11/15/2025
I have been working with this teenage part of me in therapy and she is really starting to speak up. She is the one who grew up feeling too much for one parent and not enough for the other. And honestly, when I look back, of course that would confuse any kid. You end up constantly scanning the room wondering who you need to be in order to feel safe.
So I learned to mask without even realizing it. Shrink myself in one moment. Shine a little brighter in another. Try to be agreeable here. Try to be impressive there. Just trying to get it right.
And even now as an adult, I can see how that shows up. That little question in the back of my mind. Am I being too much. Am I not enough. Should I shift a little so everyone stays comfortable.
But something really softened for me this week. I realized that showing up differently is not the same as hiding. It does not mean I am abandoning myself. It just means I am choosing which part of me steps forward. And when that choice comes from self, it is still me. Fully me.
I made this collage after therapy and it honestly felt so healing. Seeing all these versions of myself together. The tired ones. The excited ones. The creative ones. The overwhelmed ones. The playful ones. The ones who still need reassurance. Every single one of them trying to protect me in their own way.

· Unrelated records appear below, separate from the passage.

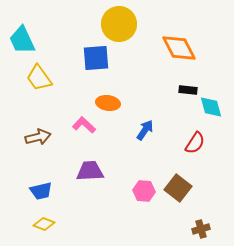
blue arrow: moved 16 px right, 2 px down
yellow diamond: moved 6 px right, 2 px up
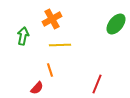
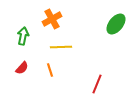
yellow line: moved 1 px right, 2 px down
red semicircle: moved 15 px left, 20 px up
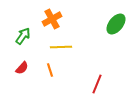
green arrow: rotated 24 degrees clockwise
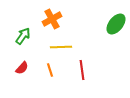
red line: moved 15 px left, 14 px up; rotated 30 degrees counterclockwise
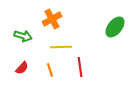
green ellipse: moved 1 px left, 3 px down
green arrow: rotated 72 degrees clockwise
red line: moved 2 px left, 3 px up
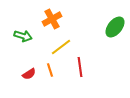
yellow line: rotated 35 degrees counterclockwise
red semicircle: moved 7 px right, 6 px down; rotated 16 degrees clockwise
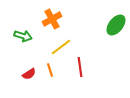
green ellipse: moved 1 px right, 2 px up
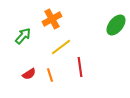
green arrow: rotated 66 degrees counterclockwise
orange line: moved 5 px down
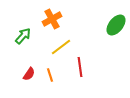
red semicircle: rotated 24 degrees counterclockwise
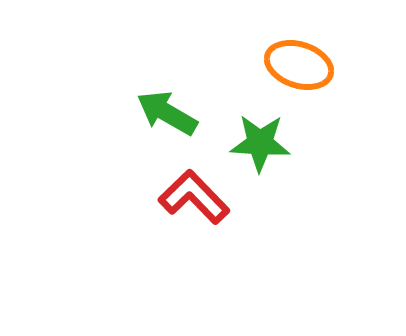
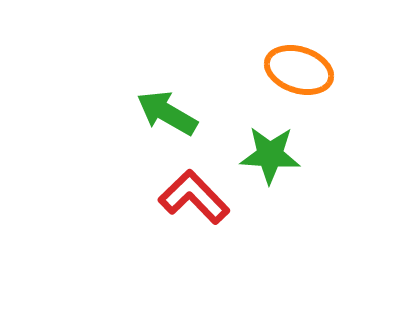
orange ellipse: moved 5 px down
green star: moved 10 px right, 12 px down
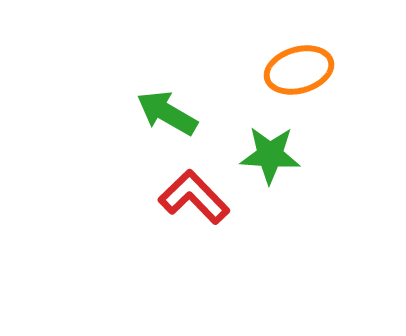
orange ellipse: rotated 34 degrees counterclockwise
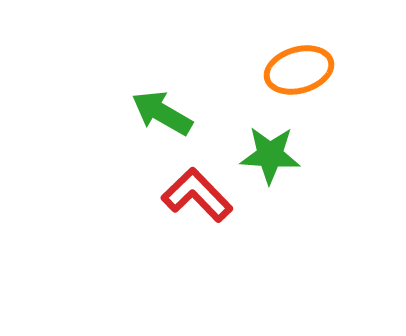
green arrow: moved 5 px left
red L-shape: moved 3 px right, 2 px up
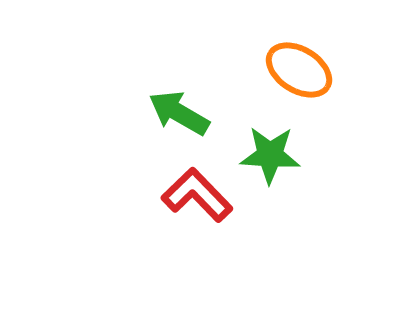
orange ellipse: rotated 48 degrees clockwise
green arrow: moved 17 px right
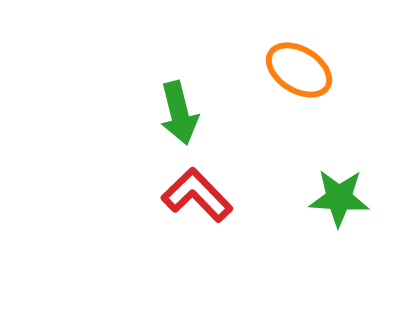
green arrow: rotated 134 degrees counterclockwise
green star: moved 69 px right, 43 px down
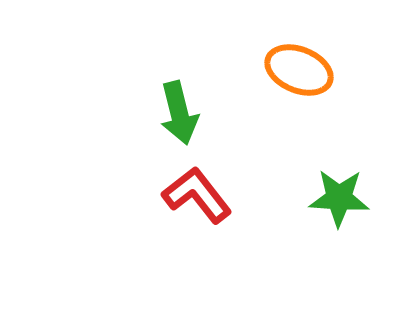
orange ellipse: rotated 10 degrees counterclockwise
red L-shape: rotated 6 degrees clockwise
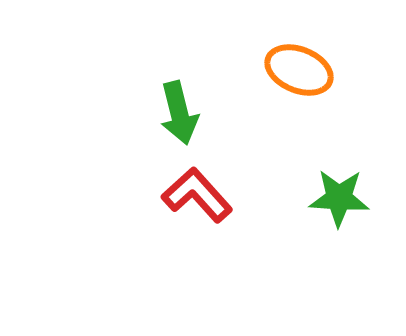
red L-shape: rotated 4 degrees counterclockwise
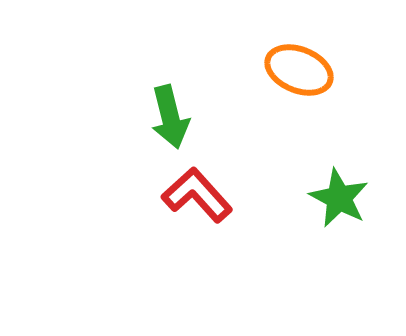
green arrow: moved 9 px left, 4 px down
green star: rotated 24 degrees clockwise
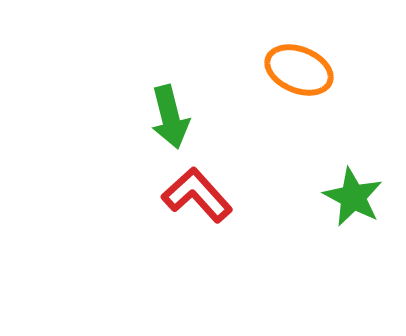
green star: moved 14 px right, 1 px up
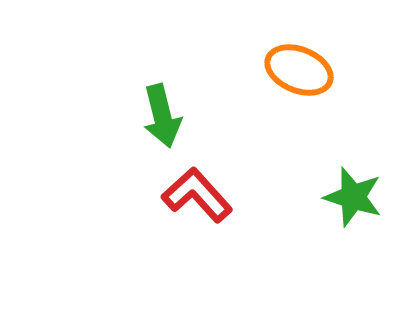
green arrow: moved 8 px left, 1 px up
green star: rotated 10 degrees counterclockwise
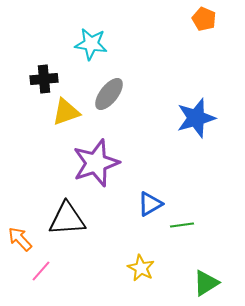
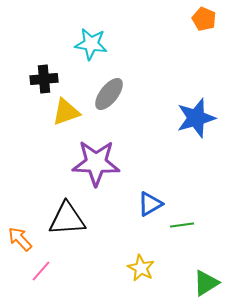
purple star: rotated 21 degrees clockwise
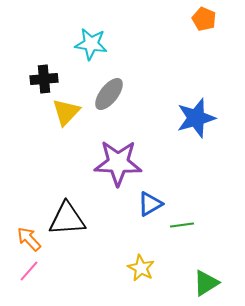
yellow triangle: rotated 28 degrees counterclockwise
purple star: moved 22 px right
orange arrow: moved 9 px right
pink line: moved 12 px left
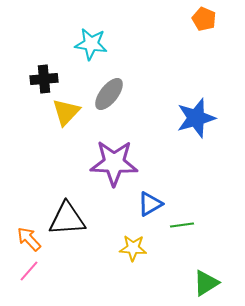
purple star: moved 4 px left
yellow star: moved 8 px left, 20 px up; rotated 24 degrees counterclockwise
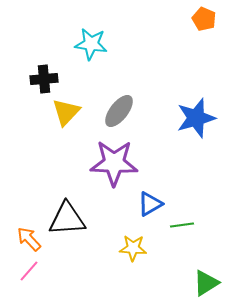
gray ellipse: moved 10 px right, 17 px down
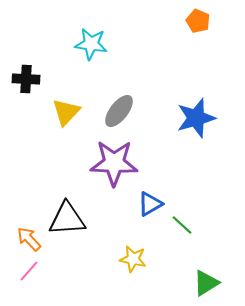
orange pentagon: moved 6 px left, 2 px down
black cross: moved 18 px left; rotated 8 degrees clockwise
green line: rotated 50 degrees clockwise
yellow star: moved 11 px down; rotated 8 degrees clockwise
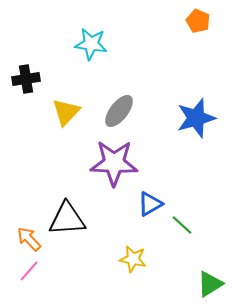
black cross: rotated 12 degrees counterclockwise
green triangle: moved 4 px right, 1 px down
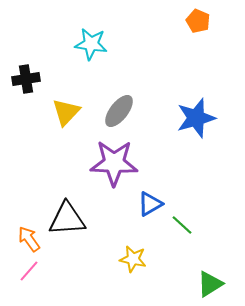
orange arrow: rotated 8 degrees clockwise
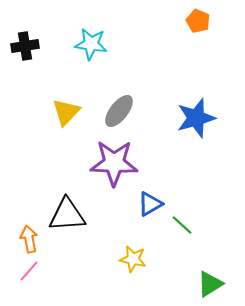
black cross: moved 1 px left, 33 px up
black triangle: moved 4 px up
orange arrow: rotated 24 degrees clockwise
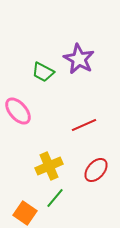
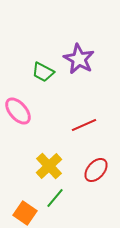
yellow cross: rotated 20 degrees counterclockwise
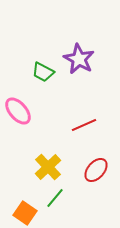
yellow cross: moved 1 px left, 1 px down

And it reminded me that nothing about me has ever been too much or not enough. I was just adapting. And now I get to be flexible in a healthy way. Soft when I need softness. Strong when I need strength. Quiet when that feels right. Loud when my heart wants to be loud. Still me. Always me.
If you are meeting your own parts again or slowly taking off old masks, I am right here with you. It is tender work. And it is powerful.